Assigned task
The following data needs to be repeated exactly, with all images excluded.

───── Data excerpt

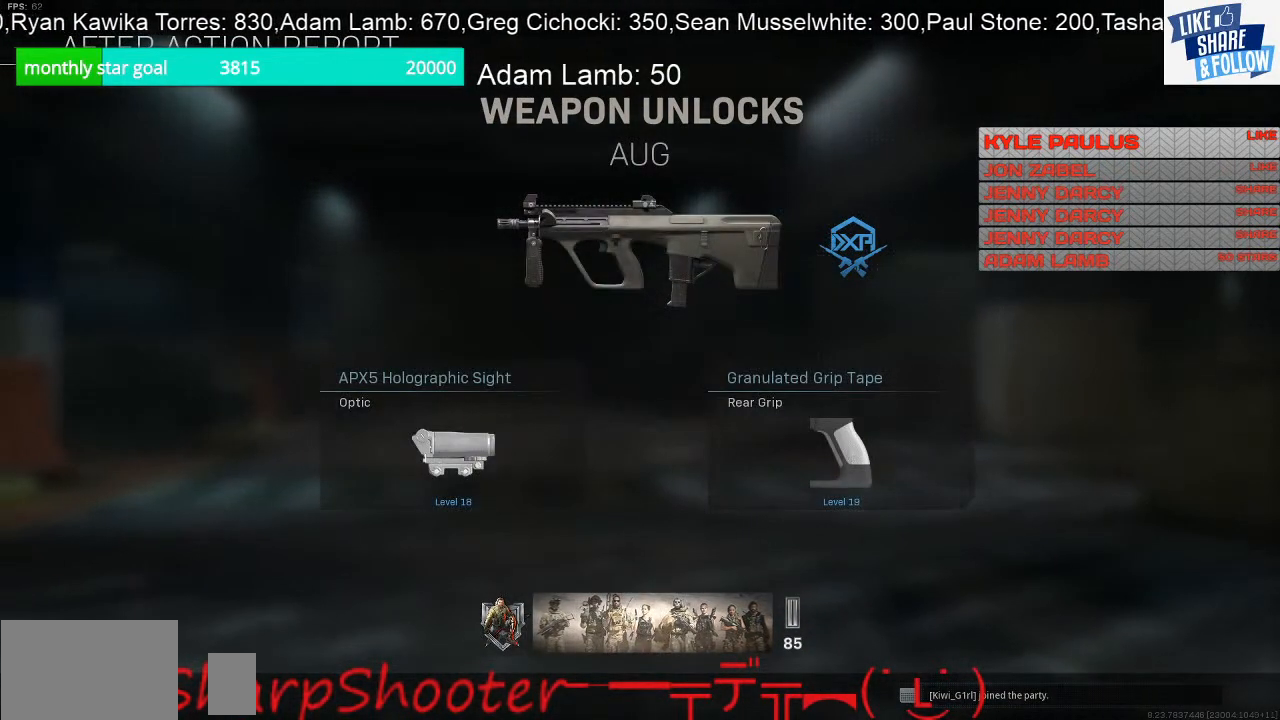
Gameplay with a controller (PlayStation layout); each line is a JSON object with the inputs held at the frame after it. "events" lists button and stick changes between this image and that frame as [ms after this image, input, new state], when the widget could be followed in between. Not read: R1.
{"buttons": [], "left_stick": "center", "right_stick": "center", "events": [[367, "right_stick", "right"], [500, "right_stick", "center"]]}
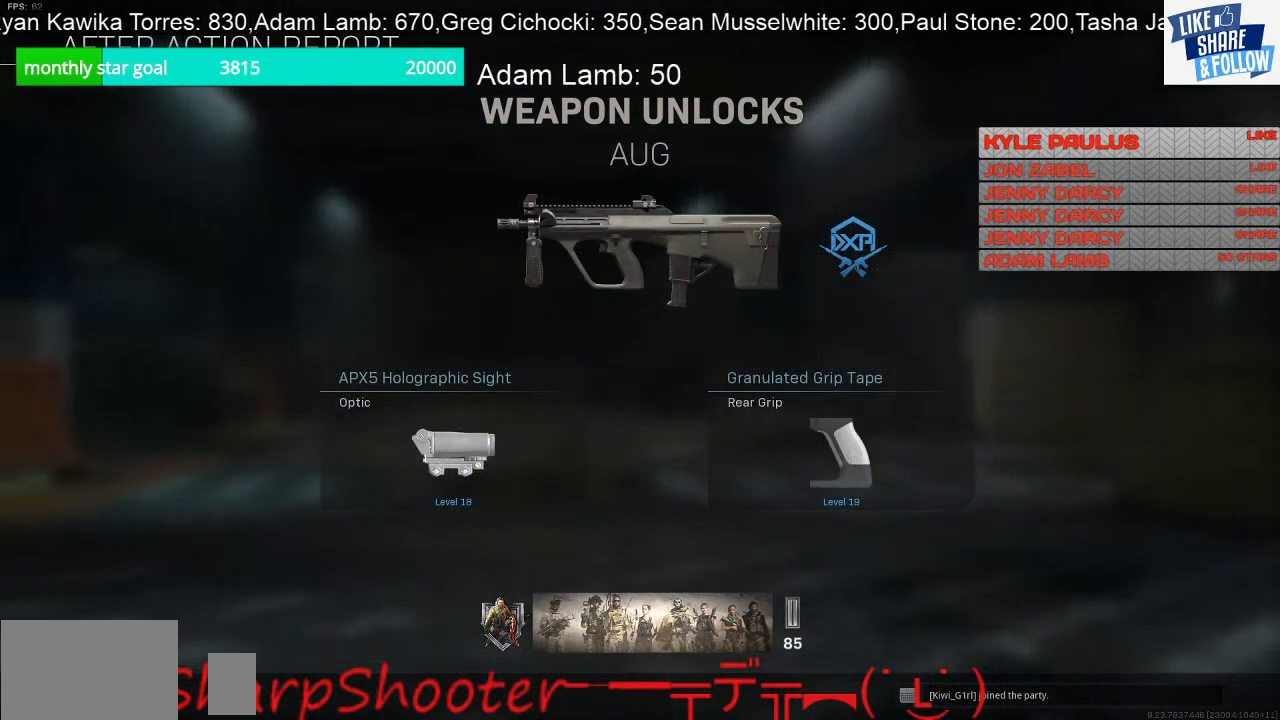
{"buttons": [], "left_stick": "center", "right_stick": "center", "events": [[233, "right_stick", "right"], [400, "right_stick", "center"]]}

──────────

Task response
Gameplay with a controller (PlayStation layout); each line is a JSON object with the inputs held at the frame after it. "events" lists button and stick changes between this image and that frame as [ms after this image, input, new state], when the widget could be followed in between. Not read: R1.
{"buttons": [], "left_stick": "center", "right_stick": "center", "events": [[367, "right_stick", "right"], [500, "right_stick", "center"]]}
{"buttons": [], "left_stick": "center", "right_stick": "center", "events": [[233, "right_stick", "right"], [400, "right_stick", "center"]]}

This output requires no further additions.